Climate change is disrupting seasonal weather and rain patterns, accelerating glacial ice loss, exacerbating storm frequency and ferocity, contributing to longer droughts and flooding disasters, degrading soil fertility, and speeding the migration of pest insects, invasive plant species and infectious animal diseases. Through nuclear applications, temperature and drought-resistant crops strains can be introduced, fresh water reserves located and mapped, water pollution tracked and soil conservation tools developed. In addition, nuclear applications are powerful tools in understanding the drivers of climate change. For example, natural and artificial radionuclides are used to quantify processes such as ocean circulation, transport of pollutants in coastal ecosystems, sedimentation and submarine discharge of underground waters. MALINA is an example of an international co-operative Arctic program aimed at studying the consequences of global warming and subsequent melting of the ice cover and the permafrost on the ecosystem of the Arctic Sea and namely of the Beaufort Sea. Nuclear energy is contributing to the decrease of CO2emissions since it produces virtually no greenhouse gases. The complete nuclear power chain, from uranium mining to waste disposal, including reactor and facilities construction, emits only 2-6 grams of carbon dioxide per kilowatt-hour.
A smoke detector is a device that detects smoke, indicating a fire. Commercial, industrial, and mass residential devices issue a signal to a fire alarm system, while household detectors, known as smoke alarms, generally issue a local audible and/or visual alarm from the detector itself.

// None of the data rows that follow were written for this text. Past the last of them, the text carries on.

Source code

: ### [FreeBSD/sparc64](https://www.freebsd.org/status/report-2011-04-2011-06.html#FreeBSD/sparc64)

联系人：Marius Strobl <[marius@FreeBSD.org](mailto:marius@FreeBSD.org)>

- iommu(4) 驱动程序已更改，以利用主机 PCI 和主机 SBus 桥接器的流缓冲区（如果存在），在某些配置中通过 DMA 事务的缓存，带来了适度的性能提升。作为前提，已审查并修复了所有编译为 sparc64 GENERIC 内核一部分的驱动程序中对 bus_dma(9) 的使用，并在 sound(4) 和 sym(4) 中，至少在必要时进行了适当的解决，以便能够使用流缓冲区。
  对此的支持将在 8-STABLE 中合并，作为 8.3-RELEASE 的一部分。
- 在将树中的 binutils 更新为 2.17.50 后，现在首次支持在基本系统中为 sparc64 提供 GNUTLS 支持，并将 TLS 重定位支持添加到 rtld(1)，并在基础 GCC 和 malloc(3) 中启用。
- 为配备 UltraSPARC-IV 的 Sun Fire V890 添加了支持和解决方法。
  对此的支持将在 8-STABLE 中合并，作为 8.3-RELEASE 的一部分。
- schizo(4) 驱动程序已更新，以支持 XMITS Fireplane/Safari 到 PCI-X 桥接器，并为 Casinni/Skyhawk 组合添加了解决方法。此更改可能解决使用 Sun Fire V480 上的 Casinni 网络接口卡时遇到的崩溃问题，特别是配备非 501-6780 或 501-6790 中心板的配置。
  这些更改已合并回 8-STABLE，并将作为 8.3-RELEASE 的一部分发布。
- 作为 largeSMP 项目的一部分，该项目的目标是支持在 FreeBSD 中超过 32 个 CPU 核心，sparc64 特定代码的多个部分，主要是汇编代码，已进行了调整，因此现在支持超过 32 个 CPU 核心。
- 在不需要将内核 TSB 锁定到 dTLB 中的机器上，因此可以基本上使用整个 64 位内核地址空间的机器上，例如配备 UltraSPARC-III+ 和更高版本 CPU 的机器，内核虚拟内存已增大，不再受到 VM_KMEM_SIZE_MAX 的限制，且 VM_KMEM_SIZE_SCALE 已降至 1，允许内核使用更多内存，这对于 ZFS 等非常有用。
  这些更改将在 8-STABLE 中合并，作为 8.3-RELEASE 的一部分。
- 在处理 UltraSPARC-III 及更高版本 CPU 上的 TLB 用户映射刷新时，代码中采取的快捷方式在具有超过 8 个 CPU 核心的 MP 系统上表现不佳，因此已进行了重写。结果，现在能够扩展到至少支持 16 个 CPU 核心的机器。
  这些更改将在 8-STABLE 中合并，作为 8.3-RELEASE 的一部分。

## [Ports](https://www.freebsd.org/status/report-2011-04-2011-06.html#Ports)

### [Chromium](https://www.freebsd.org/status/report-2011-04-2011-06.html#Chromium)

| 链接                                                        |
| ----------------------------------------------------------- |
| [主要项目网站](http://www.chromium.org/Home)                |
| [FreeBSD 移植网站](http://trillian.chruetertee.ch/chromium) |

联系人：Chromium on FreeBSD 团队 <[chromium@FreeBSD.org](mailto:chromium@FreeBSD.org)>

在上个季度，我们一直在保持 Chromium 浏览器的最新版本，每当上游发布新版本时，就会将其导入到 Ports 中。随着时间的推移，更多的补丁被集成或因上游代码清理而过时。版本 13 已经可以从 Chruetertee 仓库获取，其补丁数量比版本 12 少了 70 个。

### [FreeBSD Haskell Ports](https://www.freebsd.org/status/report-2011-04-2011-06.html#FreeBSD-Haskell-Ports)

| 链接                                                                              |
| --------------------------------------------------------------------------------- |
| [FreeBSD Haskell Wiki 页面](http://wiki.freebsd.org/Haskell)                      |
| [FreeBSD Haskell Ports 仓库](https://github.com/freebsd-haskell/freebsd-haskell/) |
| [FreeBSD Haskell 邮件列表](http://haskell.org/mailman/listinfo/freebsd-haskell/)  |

Most smoke detectors work either by optical detection (photoelectric) or by physical process (ionization), while others use both detection methods to increase sensitivity to smoke.
Detectors using ionizing radiation from Americium 241 are cheaper.They can detect particles of smoke that are too small to be visible. It includes about 37 kBq or 1µCi of radioactive americium 241(241Am), corresponding to about 0.3 µg of the isotope. The radiation passes through an ionizing chamber, an air-filled space between two electrodes, and permits a small, constant current between the electrodes. Any smoke that enters the chamber absorbs the alpha particles, which reduces the ionization and interrupts this current, setting off the alarm.
What is radiometric dating?
One of the elements of the periodic classification is Carbon14. It is used in archaeology for dating prehistoric organic remains like wood, charcoal, paintings, artefacts and bones. It helps dating minerals and rocks. Other applications using synchrotron radiation have been useful in investigating biological molecules (destruction of the mould on pharaoh Ramses II mummy)
An interesting application is in the field of reusable nappies: UV irradiation techniques are used to sterilize them and bring more efficiency in the washing and drying process. It leads to conservation of water and decrease in detergent uses.